■ **What the exercise asks**:
In the excerpt about the Frazer-Miller feud, who beat Jim Miller in the 1892 Pecos sheriff's election?

■ **Source excerpt**:
Miller soon moved his family,
along with brother-in-law,
Mannie
Clements, to Pecos, where the family attended church, and
by all appearances, were an upstanding group. At about the
same time,
cattle
rustling and horse theft increased up and down the Pecos
Valley and
Miller spent much of his time in pursuit of the
thieves. But, when he never captured any, it raised suspicious
in the mind of local gunfighter and hard-case,
Barney Riggs,
who just happened to be Bud Frazer's brother-in-law. As the
increase in thefts had started to occur at just about the same
time as
Miller became a deputy,
Riggs
pointed out that perhaps
Miller should be looked at as a suspect and suggested the
Miller be fired. When Frazer confronted his deputy,
Miller
laughed off the accusation.
Miller, who was supported by members of his
church and with no proof of the allegations, was kept on by Frazer and
continued his service as a deputy.
However, when
Miller killed a Mexican prisoner who was "trying to escape," Frazer began to investigate.
Barney Riggs
alleged that
Miller had murdered the man because he knew where the deputy had
hidden a pair of stolen mules. When Frazer found that
Riggs
was correct and located the stolen mules, he immediately fired
Miller. This would be the beginning of the deadly Frazer-Miller feud,
which would last for the next several years.
The next year, in the 1892 Pecos Sheriff's
election,
Jim Miller opposed
Bud Frazer,
but lost. This; however, did not
stop
Miller from getting himself appointed as the Pecos City Marshal.
Marshal
Jim Miller then hired his brother-in-law,
Mannie
Clements as his deputy and surrounded himself with gunmen, including a
hard-case gunfighter named
Bill Earhart,
John Denson, another cousin of John
Wesley Hardin's; and Martin Q.
Hardin, who is not known to have been related to
John Wesley, but the two
evidently referred to themselves as "cousins."

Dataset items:
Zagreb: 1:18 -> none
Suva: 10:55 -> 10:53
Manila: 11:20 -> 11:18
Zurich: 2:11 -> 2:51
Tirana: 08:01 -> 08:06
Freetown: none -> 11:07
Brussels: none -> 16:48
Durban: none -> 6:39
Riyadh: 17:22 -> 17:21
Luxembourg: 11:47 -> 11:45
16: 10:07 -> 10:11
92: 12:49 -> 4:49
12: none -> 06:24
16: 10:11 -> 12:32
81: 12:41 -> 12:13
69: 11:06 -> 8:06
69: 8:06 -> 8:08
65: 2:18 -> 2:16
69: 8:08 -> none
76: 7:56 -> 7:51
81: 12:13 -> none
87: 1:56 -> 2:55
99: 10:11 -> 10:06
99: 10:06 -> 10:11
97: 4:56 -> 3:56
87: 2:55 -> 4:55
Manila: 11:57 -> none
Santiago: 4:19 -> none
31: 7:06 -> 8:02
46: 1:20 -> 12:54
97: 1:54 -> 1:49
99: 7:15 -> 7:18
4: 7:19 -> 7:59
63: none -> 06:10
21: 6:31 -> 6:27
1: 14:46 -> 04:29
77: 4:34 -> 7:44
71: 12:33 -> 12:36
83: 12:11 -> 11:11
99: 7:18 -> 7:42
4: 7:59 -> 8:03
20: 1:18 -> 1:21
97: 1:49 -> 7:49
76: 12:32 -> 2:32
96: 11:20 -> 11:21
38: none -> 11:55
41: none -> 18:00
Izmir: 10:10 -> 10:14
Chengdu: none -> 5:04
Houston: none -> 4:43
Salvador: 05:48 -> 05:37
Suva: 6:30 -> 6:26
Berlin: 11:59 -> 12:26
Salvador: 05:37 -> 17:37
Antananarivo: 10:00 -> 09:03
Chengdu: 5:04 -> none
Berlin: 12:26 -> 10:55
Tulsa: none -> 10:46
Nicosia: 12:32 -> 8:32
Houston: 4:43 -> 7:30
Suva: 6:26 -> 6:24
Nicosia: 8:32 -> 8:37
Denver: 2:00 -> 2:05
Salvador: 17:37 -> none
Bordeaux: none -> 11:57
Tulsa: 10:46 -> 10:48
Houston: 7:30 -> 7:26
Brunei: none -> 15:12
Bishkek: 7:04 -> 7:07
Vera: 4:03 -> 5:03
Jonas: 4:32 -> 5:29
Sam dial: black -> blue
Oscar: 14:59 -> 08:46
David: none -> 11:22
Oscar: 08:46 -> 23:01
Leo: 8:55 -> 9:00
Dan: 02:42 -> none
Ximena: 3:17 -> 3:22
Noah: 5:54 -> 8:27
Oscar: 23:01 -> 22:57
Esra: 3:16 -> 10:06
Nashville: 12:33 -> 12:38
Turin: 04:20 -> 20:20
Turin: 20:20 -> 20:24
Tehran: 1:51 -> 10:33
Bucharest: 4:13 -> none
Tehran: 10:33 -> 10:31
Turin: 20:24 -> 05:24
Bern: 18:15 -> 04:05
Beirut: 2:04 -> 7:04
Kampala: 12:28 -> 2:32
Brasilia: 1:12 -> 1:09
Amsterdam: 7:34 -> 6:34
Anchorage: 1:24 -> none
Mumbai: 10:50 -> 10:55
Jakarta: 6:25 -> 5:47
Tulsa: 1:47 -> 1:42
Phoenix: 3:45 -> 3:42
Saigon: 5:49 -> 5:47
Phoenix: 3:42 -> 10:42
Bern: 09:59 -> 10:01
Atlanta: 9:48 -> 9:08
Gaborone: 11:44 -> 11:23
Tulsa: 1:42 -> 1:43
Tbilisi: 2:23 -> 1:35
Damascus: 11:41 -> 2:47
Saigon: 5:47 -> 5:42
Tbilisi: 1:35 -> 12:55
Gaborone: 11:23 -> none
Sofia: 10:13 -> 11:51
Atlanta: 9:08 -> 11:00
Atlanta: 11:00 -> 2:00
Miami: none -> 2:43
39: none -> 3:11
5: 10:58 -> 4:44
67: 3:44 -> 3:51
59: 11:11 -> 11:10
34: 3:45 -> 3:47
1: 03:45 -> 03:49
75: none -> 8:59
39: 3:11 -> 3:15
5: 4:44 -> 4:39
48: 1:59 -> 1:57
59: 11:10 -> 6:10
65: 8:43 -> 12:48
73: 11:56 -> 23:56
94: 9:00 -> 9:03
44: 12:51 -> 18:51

■ **Response to this task**:
Bud Frazer